3.5 mm kalınlıktaki cam hafif bombeli sentetik safir kristalden imal edilmiş. Bu açıdan saatin vintage kimliği ile uyumlu bir görünüme sahip. Sadece alt kısmında yer alan AR kaplama dolayı ön yüzeyden gelecek darbelerde çizik oluşma ihtimalini ortadan kaldırıyor. Camdaki bombeden dolayı saatin yansıma yapmayan bir fotoğrafını çekmek oldukça zor.
Kayış
Saatle birlikte gelen 24x22 boyutlarındaki kayış oldukça yumuşak ve konforlu. İşçilikte göze batan bir hata yok. Ama kayış o kadar sade ki, geldiği gibi beni değiştir diye bağırıyor resmen. Onlarca OEM, gerçek anlamda da binlerce aftermarket kayış tercihi varken de kim naapsın siyah dikişli siyah deri kayışı… Hele ki Panerai sahipleri için bulunmaz bir nimet olan Emre gibi biri ülkenizde yaşıyorsa!

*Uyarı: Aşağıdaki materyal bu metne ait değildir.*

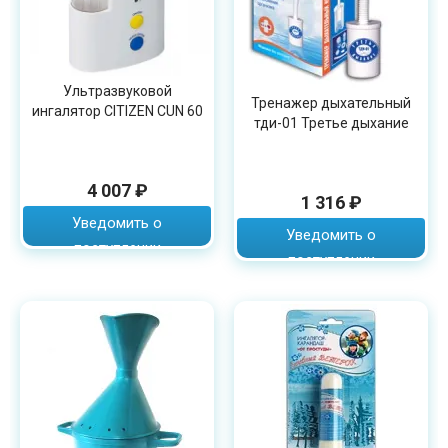
Ультразвуковой
Тренажер дыхательный
ингалятор CITIZEN CUN 60
тди-01 Третье дыхание
4 007 ₽
1 316 ₽
Уведомить о
Уведомить о
поступлении
поступлении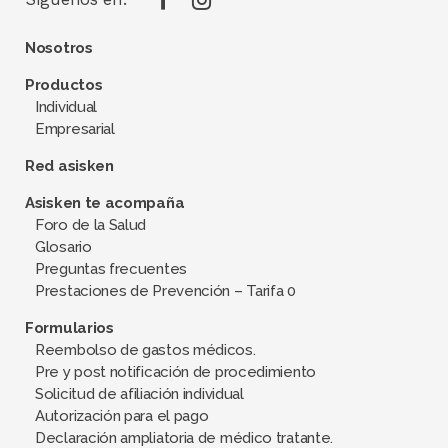
Nosotros
Productos
Individual
Empresarial
Red asisken
Asisken te acompaña
Foro de la Salud
Glosario
Preguntas frecuentes
Prestaciones de Prevención – Tarifa 0
Formularios
Reembolso de gastos médicos.
Pre y post notificación de procedimiento
Solicitud de afiliación individual
Autorización para el pago
Declaración ampliatoria de médico tratante.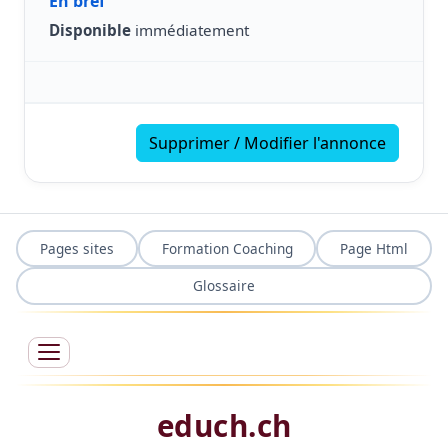
En bref
Disponible
immédiatement
Supprimer / Modifier l'annonce
Pages sites
Formation Coaching
Page Html
Glossaire
educh.ch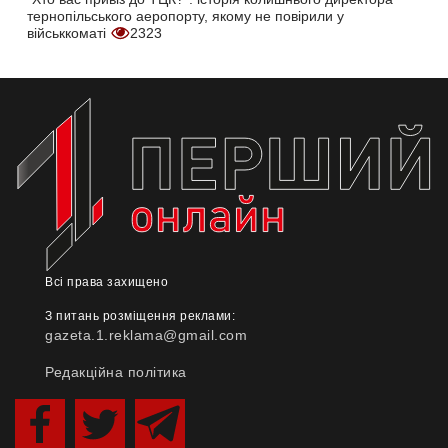
тернопільського аеропорту, якому не повірили у
військкоматі
2323
Всі права захищено
З питань розміщення реклами:
gazeta.1.reklama@gmail.com
Редакційна політика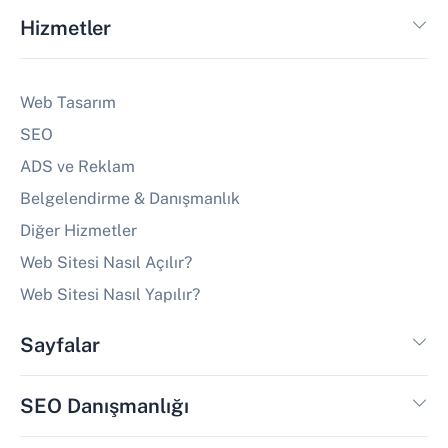
Hizmetler
Web Tasarım
SEO
ADS ve Reklam
Belgelendirme & Danışmanlık
Diğer Hizmetler
Web Sitesi Nasıl Açılır?
Web Sitesi Nasıl Yapılır?
Sayfalar
SEO Danışmanlığı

EmreLeatherWorks Terrarossa Kayış

EmreLeatherWorks The Cavalletta Kayış
Kauçuk kayışı ise hiç denemedim. Dener miyim bilmiyorum…

Cengiz Bey(mlm)'in de kayışları fena yahu!
Lume
“Diver saat dediğinin şanı, lume performansından ileri gelir.” demiştim bronz Steinhart incelememde. Lume performansı ile ünlü markanın en güçlü lume’una sahip model 000. Kolumda PAM varsa güneşli bir günde AVM otoparkına girmek gibisi yok… (Yavaş yavaş CTRL F4 sinyalleri geliyor)


Luminovası hiç de fena olmayan Breitling Superocean 44 ile Yanyana
Neden Panerai?
Marka olarak Panerai tercih etmenin, aynı fiyat bandındaki rakiplerine göre rasyonel bir yönü yok. Less for same hadisesi… Neden Panerai sorusuna verdiğim cevap ise sanırım markanın duruşu ve saatlerin sadeliğine rağmen cool görüntüsü. 1936 yılında tasarlanan boyutlar ve kasa yapısı günümüzde halen kullanılabiliyorsa rahatlıkta bundan 20 yıl sonra bile tasarımların eskimeyeceğini söylemek yanlış olmaz. Belirlenen fiyat aralığında birçok alternatif varken bir sonraki saat için şimdiden Radiomir kasalara bakmaya başladıysam, bu da Panerai’ın marka bağlılığı (müşteri sadakati diyemeyeceğim) konusunda ne derece güçlü olduğunun göstergesidir.